JihedC commented 2 years ago

Hi @cartographerJ ,

That's exactly the same for me. We used CellRanger 6.0.0 and measured ~9000 cells per sample while with STAR solo, I get only 4000 cells per sample. I have tried to add different arguments following the issues I could find on github, but that did not improve the output. If you ever find a fix, please let me know :)
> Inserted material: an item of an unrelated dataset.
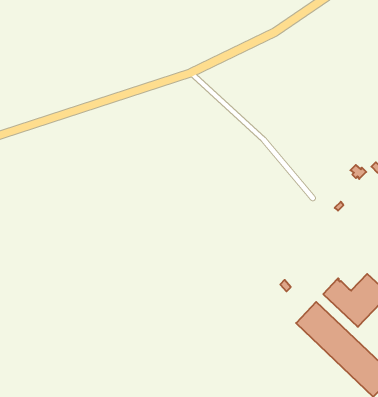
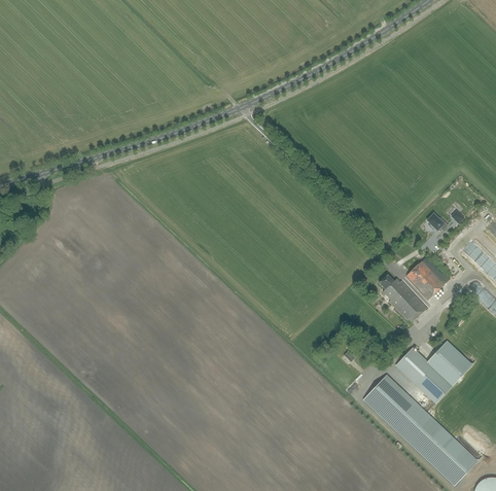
building: none -> [406,260,444,300]
building: none -> [379,274,427,323]

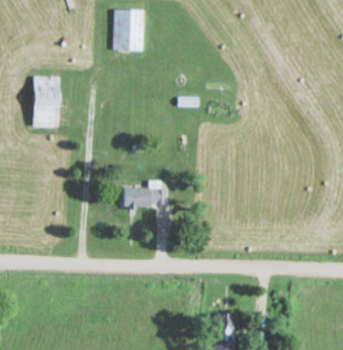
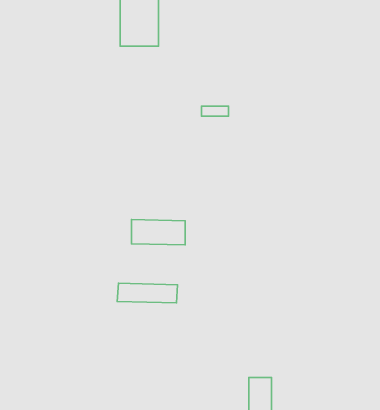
building: [33,75,59,126] -> none
building: none -> [117,283,178,303]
camelest commented 2 years ago

Hi, @cartographerJ and @JihedC, I'm just wondering whether you found any solution. I also have only half #cells when processed by STARsolo. Also the #reads per cell were significantly low.

cartographerJ commented 2 years ago

I have not figured this out, but would love for it to be solved @alexdobin so that I can use Starsolo instead of Cellranger

camelest commented 2 years ago

@cartographerJ @alexdobin I see, thank you so much for your response. I'm pretty sure that the bam file itself looks similar. When I deduplicate the bam files based on CR and UR, it also looks fine. I guess it is just some cell barcode filtering problem. I would also love to use STARsolo over Cellranger in 5' data as well.

JihedC commented 2 years ago

Same here, I didn't get it to work. Following the advices of Alex I got more cells but was still missing 30% of the total cells.